The United States Department of Veterans Affairs (VA) has its fair share of problems. But the way in which the VA has treated veterans with PTSD over the years has left a permanent black eye on the department.

It wasn’t until 1980 that PTSD was even recognized as a psychiatric disorder. Since then, the organization has tried to treat the illness with drugs, drugs, and more drugs -- and it hasn’t worked! In 2008, under the Obama administration, there was even a concerted effort to stop diagnosing PTSD in order to withhold care and benefits. At the time, Dr. Norma Perez sent out an email to a number of VA clinical employees that contained the following excerpts:

“Given that we are having more and more compensation seeking veterans, I'd like to suggest that you refrain from giving a diagnosis of PTSD straight out. Consider a diagnosis of Adjustment Disorder, R/O PTSD.”

“Additionally, we really don't or have time to do the extensive testing that should be done to determine PTSD.”

While that instance has since been investigated and dealt with, it speaks volumes about the friction that exists between the VA and veterans with PTSD.

As Berry Law explains, “The VA provides tax-free disability compensation to Veterans with injuries or diseases incurred during active service in the United States military. Compensation can be paid for post-service disabilities related or secondary to disabilities occurring in service. They can also be paid for disabilities that may have arisen after military service but are presumed to be related to their service.”

Unfortunately, the VA disability claims process is incredibly challenging and often requires the assistance of a lawyer and/or personal representative -- something that hardly seems fair considering the circumstances.
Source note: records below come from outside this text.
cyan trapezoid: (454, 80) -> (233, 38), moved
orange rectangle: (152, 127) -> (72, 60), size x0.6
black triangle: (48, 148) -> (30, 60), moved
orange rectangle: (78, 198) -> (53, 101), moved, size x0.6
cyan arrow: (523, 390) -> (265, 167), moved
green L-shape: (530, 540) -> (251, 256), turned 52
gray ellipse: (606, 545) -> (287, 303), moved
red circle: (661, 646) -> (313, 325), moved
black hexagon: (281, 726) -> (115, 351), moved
The list of ways in which the VA has continued to disrespect veterans with PTSD could go on and on, but the important thing for the general public to realize is that the system is broken. If something isn’t done soon, the situation will become increasingly dire.
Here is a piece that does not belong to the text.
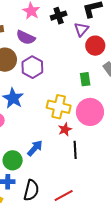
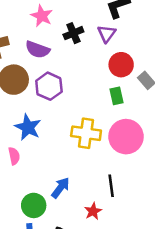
black cross: (59, 16) -> (73, 33), moved
red circle: (95, 46) -> (121, 65), moved
red star: (65, 129) -> (93, 211), moved

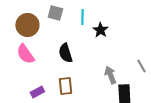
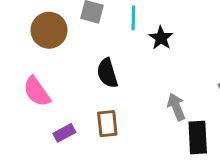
pink semicircle: (25, 54) -> (37, 92), moved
Progress Under the Trump Administration

During his campaigning for the 2016 election, candidate Donald Trump made a lot of promises to veterans. Since being elected, President Donald Trump has followed through on many of these promises. He’s fulfilled his commitment to our country’s veterans in tangible ways like:

  • Signing the Veterans Accountability and Whistleblower Protection Act
  • Signing the Veterans Appeals Improvement and Modernization Act
  • Signing the Harry W. Colmery Veterans Educational Assistance Act
  • Signing the V.A. Choice and Quality Employment Act of 2017
  • Creating a new White House VA Hotline staffed by veterans and family members
  • Launching the online “Access and Quality Tool” for increased transparency
  • Announcing three initiatives to expand access to healthcare for veterans

While all of these are major steps in the right direction, there’s still progress to be made. An act is only a piece of paper until the VA actually follows through and begins providing the right benefits and treatment to PTSD-afflicted veterans.

Looking to a Brighter Future

For veterans with PTSD, the future is often ambiguous. There’s no guarantee of treatment, let alone a cure. But as the Trump administration has shown, people are taking notice. While the VA has historically been as corrupt and disheveled a department as any in the United States government, there’s hope that the times are changing. If so, we can hope and pray that an increased emphasis on PTSD will provide much-needed relief for veterans and their families.